- _EXERCISE PROMPT_:
What lines of the data below hold the string "weight"? Copy each one out.

-- Opening Marker --

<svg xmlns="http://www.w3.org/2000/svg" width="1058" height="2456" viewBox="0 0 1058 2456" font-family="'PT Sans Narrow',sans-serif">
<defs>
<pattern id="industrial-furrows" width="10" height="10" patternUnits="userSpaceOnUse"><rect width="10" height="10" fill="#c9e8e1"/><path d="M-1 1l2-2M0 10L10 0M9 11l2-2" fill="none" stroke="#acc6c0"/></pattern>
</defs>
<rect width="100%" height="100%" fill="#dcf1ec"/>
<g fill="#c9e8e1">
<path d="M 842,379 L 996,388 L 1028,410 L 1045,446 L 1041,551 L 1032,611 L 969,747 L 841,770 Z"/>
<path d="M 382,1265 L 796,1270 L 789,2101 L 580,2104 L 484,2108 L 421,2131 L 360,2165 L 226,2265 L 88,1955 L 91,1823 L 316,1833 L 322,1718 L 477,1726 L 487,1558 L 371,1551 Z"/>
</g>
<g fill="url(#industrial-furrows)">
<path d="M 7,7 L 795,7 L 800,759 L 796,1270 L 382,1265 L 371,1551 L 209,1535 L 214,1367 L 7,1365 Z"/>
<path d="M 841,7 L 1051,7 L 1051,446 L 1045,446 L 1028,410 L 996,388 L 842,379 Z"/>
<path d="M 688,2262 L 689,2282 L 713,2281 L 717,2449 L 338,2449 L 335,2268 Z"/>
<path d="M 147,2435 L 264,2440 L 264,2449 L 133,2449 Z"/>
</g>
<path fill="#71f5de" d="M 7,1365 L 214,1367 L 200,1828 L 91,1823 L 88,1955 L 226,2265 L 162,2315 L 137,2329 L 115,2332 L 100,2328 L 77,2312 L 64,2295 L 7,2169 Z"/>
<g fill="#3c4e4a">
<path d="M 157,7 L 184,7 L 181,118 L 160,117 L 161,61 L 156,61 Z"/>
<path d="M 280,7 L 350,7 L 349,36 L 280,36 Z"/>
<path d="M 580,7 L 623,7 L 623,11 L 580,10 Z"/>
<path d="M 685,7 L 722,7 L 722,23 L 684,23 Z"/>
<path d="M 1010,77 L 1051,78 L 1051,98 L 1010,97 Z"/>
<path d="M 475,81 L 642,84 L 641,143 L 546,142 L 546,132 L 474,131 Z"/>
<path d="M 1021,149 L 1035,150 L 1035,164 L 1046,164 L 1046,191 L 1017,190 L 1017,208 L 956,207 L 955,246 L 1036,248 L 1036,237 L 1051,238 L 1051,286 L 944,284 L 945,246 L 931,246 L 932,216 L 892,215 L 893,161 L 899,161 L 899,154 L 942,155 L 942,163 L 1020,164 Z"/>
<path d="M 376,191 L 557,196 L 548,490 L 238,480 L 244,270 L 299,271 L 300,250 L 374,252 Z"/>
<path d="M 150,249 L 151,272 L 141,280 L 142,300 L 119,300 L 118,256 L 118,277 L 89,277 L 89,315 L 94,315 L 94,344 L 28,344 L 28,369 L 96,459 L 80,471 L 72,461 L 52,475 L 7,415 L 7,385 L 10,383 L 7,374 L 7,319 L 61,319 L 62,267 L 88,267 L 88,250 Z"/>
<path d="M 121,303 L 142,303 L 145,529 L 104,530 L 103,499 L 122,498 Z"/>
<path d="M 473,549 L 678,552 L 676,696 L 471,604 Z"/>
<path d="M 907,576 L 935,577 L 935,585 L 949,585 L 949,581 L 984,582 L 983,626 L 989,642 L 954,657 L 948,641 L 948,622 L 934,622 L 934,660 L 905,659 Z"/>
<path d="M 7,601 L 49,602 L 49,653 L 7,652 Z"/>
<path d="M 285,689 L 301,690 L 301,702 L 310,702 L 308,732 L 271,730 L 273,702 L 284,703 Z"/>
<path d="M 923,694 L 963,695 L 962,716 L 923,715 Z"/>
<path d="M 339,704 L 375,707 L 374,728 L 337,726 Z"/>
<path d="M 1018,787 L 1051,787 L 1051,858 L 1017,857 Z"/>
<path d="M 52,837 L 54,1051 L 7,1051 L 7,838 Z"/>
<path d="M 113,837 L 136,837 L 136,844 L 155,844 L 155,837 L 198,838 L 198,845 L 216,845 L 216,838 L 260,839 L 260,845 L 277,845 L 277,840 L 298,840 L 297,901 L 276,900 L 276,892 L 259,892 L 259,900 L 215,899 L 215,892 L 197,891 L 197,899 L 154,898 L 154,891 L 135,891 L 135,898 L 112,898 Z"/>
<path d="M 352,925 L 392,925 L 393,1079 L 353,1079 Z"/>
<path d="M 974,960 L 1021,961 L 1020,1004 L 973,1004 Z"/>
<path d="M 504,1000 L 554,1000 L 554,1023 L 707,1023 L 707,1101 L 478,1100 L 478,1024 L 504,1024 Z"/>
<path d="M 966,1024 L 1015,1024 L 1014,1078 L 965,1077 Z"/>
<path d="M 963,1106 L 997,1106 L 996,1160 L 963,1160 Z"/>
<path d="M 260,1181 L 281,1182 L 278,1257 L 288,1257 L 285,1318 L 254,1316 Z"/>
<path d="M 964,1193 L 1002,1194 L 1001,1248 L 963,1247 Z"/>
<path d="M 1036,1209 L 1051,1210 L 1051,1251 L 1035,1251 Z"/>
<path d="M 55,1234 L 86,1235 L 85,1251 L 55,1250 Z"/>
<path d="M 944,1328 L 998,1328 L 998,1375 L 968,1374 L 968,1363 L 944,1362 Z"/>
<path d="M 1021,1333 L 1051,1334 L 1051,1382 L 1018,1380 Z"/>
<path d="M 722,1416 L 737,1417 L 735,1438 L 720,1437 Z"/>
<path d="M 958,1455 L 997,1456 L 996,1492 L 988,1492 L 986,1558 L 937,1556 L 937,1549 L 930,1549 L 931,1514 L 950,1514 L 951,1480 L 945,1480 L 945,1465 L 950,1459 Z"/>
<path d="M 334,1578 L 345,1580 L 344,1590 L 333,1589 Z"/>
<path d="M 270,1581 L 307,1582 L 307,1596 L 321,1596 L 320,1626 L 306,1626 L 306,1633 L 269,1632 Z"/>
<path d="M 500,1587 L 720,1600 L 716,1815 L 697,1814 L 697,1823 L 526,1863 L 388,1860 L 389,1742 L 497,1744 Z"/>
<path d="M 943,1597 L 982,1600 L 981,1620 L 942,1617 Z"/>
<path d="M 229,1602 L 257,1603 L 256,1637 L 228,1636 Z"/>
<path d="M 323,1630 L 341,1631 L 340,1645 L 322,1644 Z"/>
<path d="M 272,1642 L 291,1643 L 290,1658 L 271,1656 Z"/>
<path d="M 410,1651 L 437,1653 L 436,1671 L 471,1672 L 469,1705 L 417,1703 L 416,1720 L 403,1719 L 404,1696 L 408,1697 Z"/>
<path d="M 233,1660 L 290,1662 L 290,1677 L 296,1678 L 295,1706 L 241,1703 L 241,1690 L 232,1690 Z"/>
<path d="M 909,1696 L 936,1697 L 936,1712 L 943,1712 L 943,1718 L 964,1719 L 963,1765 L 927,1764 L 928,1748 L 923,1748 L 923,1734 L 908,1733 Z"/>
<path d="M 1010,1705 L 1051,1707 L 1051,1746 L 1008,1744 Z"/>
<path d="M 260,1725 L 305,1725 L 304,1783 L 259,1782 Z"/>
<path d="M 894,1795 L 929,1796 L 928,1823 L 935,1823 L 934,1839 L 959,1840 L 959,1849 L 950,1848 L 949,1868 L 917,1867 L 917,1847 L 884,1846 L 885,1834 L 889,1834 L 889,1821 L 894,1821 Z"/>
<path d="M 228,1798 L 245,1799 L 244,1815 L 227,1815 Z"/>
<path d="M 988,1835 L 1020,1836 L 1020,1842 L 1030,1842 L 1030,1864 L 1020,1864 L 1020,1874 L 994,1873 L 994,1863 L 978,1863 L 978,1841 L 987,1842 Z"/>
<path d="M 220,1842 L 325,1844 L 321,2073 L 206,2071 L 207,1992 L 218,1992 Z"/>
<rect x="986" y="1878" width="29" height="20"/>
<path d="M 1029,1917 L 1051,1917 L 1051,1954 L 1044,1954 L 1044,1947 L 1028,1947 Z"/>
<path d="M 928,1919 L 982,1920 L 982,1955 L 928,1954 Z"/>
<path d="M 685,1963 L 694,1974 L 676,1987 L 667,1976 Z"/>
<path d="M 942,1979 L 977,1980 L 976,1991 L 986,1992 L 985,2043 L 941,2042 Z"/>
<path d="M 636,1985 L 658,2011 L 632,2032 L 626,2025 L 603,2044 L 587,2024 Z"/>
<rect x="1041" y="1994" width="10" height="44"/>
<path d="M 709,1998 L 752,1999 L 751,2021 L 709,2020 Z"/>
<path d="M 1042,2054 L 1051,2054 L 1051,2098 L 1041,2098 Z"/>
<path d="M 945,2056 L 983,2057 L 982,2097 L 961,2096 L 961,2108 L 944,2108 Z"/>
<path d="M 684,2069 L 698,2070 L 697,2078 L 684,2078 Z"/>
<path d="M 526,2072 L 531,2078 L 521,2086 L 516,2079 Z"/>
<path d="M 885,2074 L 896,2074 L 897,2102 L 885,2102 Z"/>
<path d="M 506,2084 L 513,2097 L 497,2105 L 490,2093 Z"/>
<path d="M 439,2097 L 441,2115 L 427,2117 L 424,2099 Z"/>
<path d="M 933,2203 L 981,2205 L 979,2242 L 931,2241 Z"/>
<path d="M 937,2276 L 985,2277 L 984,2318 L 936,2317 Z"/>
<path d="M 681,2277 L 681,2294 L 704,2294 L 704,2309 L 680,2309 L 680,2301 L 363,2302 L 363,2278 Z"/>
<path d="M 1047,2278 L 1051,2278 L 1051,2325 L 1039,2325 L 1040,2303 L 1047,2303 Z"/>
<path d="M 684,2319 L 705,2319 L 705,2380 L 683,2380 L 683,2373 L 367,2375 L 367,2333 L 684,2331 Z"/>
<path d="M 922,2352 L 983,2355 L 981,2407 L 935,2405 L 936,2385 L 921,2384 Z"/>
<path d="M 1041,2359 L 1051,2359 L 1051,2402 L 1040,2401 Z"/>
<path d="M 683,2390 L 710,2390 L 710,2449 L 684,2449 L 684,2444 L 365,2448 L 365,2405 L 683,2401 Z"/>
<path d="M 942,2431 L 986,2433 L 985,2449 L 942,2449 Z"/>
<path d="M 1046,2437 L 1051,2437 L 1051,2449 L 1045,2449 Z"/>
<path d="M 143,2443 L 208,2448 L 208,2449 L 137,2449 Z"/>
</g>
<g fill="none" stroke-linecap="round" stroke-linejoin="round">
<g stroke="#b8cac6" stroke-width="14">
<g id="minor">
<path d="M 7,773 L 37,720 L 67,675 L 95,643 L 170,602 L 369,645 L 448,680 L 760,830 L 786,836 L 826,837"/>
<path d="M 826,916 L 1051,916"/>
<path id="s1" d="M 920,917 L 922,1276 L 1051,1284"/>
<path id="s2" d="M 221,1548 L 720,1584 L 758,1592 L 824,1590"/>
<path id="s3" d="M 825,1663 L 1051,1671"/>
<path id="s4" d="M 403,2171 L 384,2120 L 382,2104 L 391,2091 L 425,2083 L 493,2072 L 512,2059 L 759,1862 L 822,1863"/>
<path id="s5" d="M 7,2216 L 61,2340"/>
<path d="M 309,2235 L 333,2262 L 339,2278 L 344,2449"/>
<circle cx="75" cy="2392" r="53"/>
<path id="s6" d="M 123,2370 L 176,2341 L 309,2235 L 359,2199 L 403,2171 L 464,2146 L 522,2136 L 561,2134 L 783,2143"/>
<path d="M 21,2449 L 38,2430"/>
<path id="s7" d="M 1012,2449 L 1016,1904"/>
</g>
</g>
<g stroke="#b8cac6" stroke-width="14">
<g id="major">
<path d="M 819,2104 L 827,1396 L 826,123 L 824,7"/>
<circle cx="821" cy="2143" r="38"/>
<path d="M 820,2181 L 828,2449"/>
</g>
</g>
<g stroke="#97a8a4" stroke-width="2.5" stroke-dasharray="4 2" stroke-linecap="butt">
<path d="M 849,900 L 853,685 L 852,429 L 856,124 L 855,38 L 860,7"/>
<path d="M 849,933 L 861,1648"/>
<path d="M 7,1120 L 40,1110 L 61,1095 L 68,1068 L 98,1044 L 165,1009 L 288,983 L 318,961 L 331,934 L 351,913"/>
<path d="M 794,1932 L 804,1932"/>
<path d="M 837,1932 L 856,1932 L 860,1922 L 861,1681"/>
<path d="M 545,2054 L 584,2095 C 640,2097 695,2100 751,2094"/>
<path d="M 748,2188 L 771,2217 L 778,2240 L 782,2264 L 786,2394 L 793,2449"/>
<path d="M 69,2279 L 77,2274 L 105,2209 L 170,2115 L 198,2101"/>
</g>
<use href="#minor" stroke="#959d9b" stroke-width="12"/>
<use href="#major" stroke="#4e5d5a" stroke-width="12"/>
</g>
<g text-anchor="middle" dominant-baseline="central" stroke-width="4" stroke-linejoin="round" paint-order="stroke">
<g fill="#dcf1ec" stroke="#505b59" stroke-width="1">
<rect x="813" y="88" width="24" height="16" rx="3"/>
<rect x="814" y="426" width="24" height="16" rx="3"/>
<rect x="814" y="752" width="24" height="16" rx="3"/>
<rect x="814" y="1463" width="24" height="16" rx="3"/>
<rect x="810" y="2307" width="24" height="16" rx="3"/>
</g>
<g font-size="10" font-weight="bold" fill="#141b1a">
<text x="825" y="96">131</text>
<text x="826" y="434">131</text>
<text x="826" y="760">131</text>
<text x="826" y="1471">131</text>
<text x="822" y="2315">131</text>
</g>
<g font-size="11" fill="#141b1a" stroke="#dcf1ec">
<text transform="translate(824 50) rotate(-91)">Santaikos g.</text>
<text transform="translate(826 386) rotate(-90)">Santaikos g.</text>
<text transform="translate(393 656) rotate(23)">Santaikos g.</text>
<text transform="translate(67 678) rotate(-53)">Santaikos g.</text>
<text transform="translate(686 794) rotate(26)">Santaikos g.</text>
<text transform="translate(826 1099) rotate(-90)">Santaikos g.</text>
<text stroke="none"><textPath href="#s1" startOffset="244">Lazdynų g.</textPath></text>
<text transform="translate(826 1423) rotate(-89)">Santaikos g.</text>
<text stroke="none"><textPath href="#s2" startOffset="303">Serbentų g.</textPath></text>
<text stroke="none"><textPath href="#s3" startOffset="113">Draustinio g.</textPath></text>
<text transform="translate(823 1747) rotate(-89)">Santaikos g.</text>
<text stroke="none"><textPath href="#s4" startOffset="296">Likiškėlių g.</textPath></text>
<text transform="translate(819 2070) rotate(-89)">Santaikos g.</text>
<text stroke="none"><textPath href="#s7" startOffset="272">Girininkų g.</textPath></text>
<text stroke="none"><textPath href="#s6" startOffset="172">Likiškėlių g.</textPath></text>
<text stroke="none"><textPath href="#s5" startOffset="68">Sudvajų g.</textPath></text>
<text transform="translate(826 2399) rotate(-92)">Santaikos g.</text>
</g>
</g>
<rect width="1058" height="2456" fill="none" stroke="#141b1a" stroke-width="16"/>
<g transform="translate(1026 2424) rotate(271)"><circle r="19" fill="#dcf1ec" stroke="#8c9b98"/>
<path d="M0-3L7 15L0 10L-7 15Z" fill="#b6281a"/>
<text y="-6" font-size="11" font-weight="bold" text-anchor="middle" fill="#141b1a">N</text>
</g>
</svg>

-- Closing Marker --
-- Opening Marker --

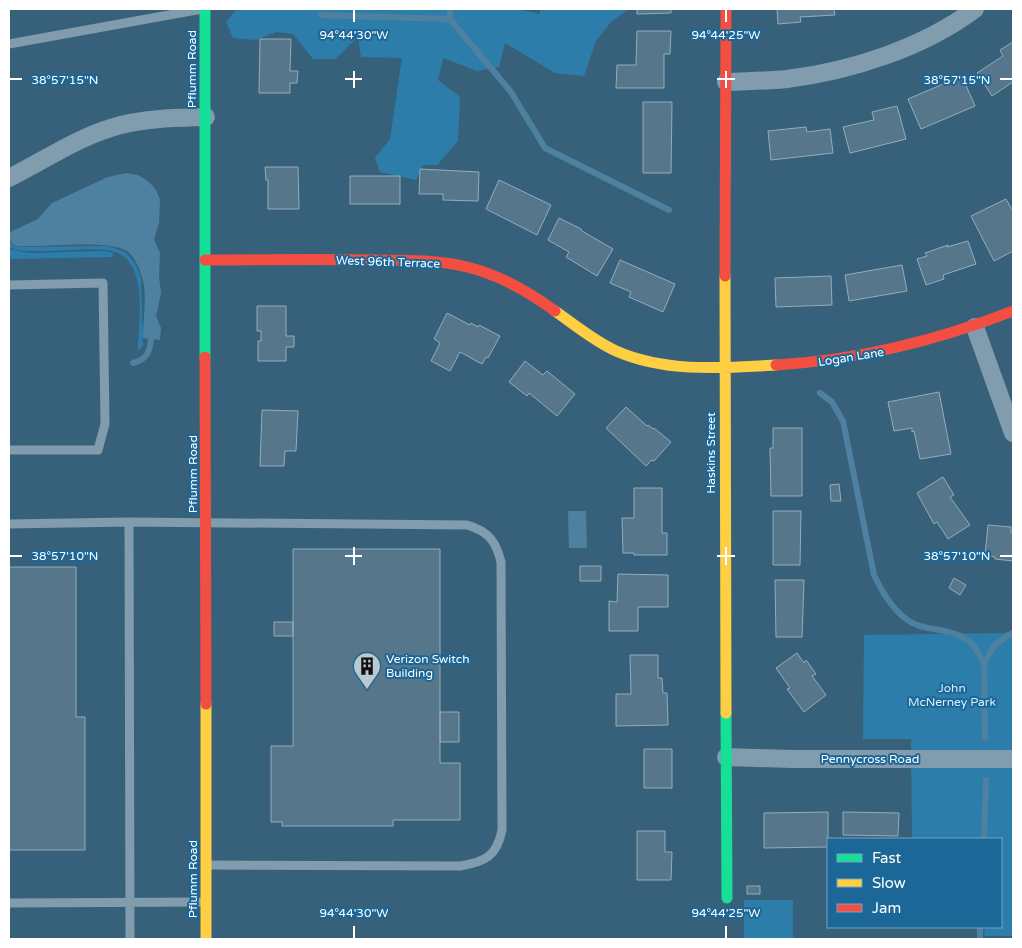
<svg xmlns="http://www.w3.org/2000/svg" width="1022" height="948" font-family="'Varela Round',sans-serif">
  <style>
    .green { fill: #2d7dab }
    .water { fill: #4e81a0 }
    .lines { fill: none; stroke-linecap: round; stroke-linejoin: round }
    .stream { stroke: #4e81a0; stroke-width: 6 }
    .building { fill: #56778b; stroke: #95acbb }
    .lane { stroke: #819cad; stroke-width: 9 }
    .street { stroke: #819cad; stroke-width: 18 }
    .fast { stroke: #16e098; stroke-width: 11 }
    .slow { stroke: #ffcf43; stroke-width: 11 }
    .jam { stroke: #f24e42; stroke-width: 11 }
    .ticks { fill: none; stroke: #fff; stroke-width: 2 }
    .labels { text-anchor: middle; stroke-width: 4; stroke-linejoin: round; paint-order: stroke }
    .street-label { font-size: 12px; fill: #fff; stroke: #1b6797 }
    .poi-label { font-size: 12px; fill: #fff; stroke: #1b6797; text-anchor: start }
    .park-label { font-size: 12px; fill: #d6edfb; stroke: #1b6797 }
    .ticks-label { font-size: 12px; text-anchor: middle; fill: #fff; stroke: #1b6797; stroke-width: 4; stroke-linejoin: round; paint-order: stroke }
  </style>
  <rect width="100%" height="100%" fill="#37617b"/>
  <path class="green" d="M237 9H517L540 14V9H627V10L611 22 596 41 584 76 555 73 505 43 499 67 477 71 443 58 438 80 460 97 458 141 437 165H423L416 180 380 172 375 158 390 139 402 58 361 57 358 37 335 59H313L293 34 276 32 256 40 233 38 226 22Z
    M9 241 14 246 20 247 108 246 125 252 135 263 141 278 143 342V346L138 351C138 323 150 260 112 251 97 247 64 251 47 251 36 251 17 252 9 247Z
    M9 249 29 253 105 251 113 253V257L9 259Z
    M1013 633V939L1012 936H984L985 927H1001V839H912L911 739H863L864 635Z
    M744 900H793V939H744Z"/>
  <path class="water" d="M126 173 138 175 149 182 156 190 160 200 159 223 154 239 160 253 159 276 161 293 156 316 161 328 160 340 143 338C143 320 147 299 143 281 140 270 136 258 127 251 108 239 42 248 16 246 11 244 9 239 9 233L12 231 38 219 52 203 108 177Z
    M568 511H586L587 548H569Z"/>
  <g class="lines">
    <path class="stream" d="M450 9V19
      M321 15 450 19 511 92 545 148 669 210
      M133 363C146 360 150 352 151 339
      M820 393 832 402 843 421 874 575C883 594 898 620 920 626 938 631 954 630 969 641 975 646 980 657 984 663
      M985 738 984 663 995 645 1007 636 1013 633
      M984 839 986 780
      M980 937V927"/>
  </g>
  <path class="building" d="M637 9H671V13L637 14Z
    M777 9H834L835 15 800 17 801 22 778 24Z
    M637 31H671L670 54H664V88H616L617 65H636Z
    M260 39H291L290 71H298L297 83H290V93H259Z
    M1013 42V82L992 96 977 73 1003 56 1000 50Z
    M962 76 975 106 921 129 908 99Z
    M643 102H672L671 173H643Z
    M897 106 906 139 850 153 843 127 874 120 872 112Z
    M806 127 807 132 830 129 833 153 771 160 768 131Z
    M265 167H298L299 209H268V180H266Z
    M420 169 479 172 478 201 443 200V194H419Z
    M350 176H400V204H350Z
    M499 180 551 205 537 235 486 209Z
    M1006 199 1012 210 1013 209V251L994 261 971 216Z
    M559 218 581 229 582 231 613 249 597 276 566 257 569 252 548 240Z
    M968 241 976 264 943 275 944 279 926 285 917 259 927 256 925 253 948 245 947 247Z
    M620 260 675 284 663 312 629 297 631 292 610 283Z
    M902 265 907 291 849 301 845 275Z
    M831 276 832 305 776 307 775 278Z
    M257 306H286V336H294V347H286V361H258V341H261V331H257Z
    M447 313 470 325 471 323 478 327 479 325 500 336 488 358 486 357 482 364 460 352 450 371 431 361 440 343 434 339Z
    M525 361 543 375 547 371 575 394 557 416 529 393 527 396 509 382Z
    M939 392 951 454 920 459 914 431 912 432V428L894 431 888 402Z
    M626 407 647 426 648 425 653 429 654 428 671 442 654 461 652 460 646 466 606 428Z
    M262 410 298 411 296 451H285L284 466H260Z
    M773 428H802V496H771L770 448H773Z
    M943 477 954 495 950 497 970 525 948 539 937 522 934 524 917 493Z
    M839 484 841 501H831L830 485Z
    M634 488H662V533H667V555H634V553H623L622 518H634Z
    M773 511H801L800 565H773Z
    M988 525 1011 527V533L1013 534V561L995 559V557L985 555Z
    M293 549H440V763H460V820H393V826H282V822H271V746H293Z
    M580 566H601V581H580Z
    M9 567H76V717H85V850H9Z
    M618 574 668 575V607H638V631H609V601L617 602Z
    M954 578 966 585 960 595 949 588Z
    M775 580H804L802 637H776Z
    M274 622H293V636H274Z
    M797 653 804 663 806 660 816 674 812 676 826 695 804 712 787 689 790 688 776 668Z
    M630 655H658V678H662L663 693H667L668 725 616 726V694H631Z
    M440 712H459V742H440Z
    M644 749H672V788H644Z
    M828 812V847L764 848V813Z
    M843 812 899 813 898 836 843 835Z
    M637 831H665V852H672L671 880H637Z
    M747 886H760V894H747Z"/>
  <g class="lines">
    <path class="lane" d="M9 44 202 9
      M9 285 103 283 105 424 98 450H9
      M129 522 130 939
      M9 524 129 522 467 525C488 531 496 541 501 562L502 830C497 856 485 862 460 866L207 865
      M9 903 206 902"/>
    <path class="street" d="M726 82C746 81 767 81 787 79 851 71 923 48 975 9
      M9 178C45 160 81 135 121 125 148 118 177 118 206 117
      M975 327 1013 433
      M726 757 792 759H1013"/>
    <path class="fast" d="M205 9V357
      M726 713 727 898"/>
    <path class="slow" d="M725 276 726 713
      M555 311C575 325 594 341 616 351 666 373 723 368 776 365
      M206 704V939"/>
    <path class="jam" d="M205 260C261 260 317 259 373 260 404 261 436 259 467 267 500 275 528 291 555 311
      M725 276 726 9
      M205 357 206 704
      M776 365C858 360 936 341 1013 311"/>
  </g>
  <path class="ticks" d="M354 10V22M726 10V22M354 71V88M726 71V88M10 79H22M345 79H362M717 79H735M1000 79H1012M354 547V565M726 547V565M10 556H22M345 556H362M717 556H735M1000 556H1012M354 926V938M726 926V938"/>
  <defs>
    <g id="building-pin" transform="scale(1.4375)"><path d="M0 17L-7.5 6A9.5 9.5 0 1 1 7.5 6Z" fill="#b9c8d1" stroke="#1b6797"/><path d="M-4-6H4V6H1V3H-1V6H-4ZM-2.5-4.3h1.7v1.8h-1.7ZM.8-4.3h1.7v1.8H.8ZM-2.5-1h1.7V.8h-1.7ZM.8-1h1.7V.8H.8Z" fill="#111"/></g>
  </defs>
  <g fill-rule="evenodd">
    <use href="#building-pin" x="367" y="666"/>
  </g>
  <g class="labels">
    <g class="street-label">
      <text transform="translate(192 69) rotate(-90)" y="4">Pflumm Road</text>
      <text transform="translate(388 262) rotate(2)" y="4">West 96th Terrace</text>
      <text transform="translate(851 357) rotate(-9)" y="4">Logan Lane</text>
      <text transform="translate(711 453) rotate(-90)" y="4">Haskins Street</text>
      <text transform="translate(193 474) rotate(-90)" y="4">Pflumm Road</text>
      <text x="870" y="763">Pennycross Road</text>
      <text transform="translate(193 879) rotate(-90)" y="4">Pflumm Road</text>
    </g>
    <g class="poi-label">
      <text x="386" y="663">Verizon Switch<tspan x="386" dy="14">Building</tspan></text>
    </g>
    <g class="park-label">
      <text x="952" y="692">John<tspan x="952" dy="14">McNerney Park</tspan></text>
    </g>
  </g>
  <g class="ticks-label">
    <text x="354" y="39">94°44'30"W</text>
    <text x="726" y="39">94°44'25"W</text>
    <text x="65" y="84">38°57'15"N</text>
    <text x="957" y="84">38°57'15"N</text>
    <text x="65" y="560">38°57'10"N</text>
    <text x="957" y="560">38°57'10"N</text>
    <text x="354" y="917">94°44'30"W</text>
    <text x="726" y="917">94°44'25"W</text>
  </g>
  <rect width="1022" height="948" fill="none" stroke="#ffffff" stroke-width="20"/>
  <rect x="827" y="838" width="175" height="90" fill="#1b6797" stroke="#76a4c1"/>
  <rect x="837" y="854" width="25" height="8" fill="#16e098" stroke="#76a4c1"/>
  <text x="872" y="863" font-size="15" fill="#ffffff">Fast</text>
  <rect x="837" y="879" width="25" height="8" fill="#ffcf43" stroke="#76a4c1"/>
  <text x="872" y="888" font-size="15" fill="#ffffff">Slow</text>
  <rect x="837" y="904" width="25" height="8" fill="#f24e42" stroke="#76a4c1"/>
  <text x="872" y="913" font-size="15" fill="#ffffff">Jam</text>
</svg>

-- Closing Marker --

- _ANSWER_:
<g font-size="10" font-weight="bold" fill="#141b1a">
<text y="-6" font-size="11" font-weight="bold" text-anchor="middle" fill="#141b1a">N</text>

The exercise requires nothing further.